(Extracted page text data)
··········

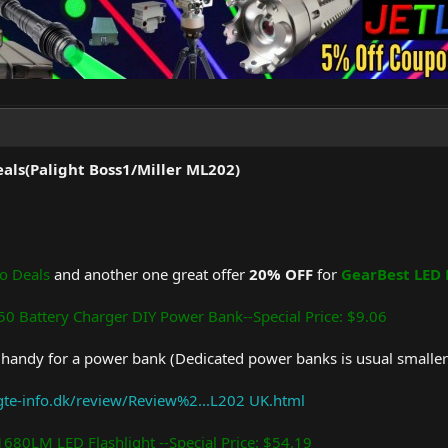
als(Palight Boss1/Miller ML202)
o Deals
and another one great offer
20% OFF
for
GearBest LED 
0 Battery Charger DIY Power Bank--Special Price: $9.06
y handy for a power bank (Dedicated power banks is usual smaller)
ygte-info.dk/review/Review%2...L202 UK.html
1680LM LED Flashlight --Special Price: $54.19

··········

An exact, image-free transcription of all the records above is needed.

als(Palight Boss1/Miller ML202)
o Deals
and another one great offer
20% OFF
for
GearBest LED 
0 Battery Charger DIY Power Bank--Special Price: $9.06
y handy for a power bank (Dedicated power banks is usual smaller)
ygte-info.dk/review/Review%2...L202 UK.html
1680LM LED Flashlight --Special Price: $54.19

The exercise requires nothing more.